Subsequent campaigns lobbied for other public health initiatives, environmentally sound or sustainable business practices, and social justice issues such as employee exploitation, bribery, and corruption. Sometimes initiatives are triggered by specific incidents like periodic campaigns to regulate oil industry practices after greatly publicized oil spills. Many nonprofit organizations, such as Corporate Accountability International and Friends of the Earth, have directives to lobby for increased corporate accountability for specific campaigns.
Corporate Accountability Reports
The increased prevalence of such movements and heightened concern with ethical or responsible investing has led many companies to produce annual corporate accountability reports. There is no clear format for these reports, and they vary widely from industry to industry. However, numerous private organizations offer services or guidelines to track companies' accountability and judge their practices.
Corporate accountability reports can serve as good publicity for a company. Common report features include sections on the treatment of employees, efforts to produce goods or provide services in a sustainable way, company culture and internal management, and quantitative estimates of the externalities—both good and bad—of companies' business practices.
Corporate Accountability vs. Corporate Social Responsibility (CSR)
Is there a difference between corporate accountability and corporate social responsibility (CSR)? The two terms are sometimes confused or seen as synonymous. However, corporate accountability and CSR are usually distinguished from one another in a way that seems subtle but carries an important distinction.
Both are based on the belief that corporations have responsibilities beyond generating a profit for their shareholders. Such responsibilities include the negative duty to refrain from causing harm to the environment, individuals, or communities, and the positive duty to protect society and the environment. One example is to protect the rights of workers and communities affected by business activities.
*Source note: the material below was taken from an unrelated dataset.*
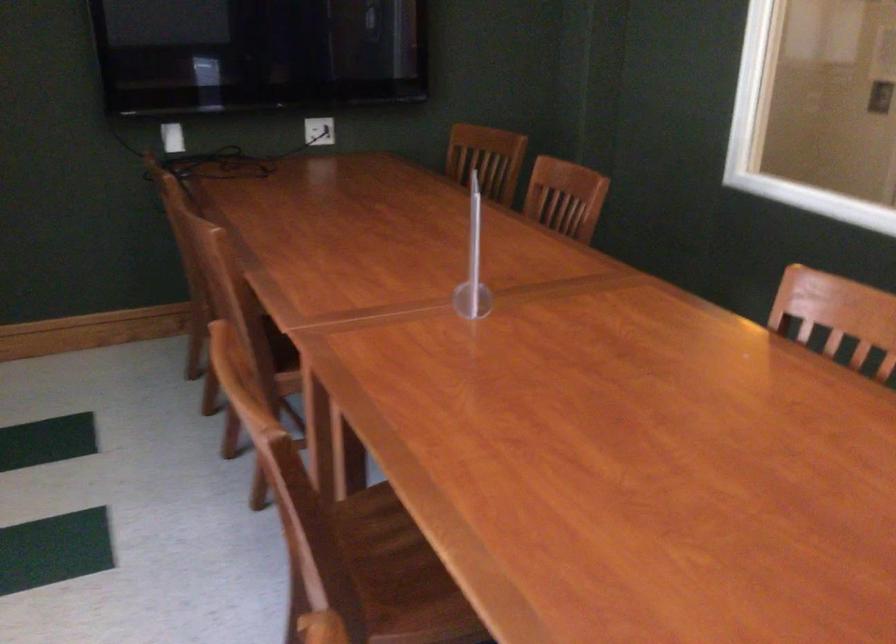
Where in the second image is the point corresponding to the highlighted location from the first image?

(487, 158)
While accountability usually refers to more confrontational or enforceable strategies of influencing corporate behavior (pressure exerted by social and political actors beyond the company itself), CSR often indicates voluntary approaches, Such actors can adopt a range of strategies. This includes (but is not limited to) mobilizing legal mechanics to enforce social standards. As such, the preemptive measure of corporate accountability produces annual accountability reports.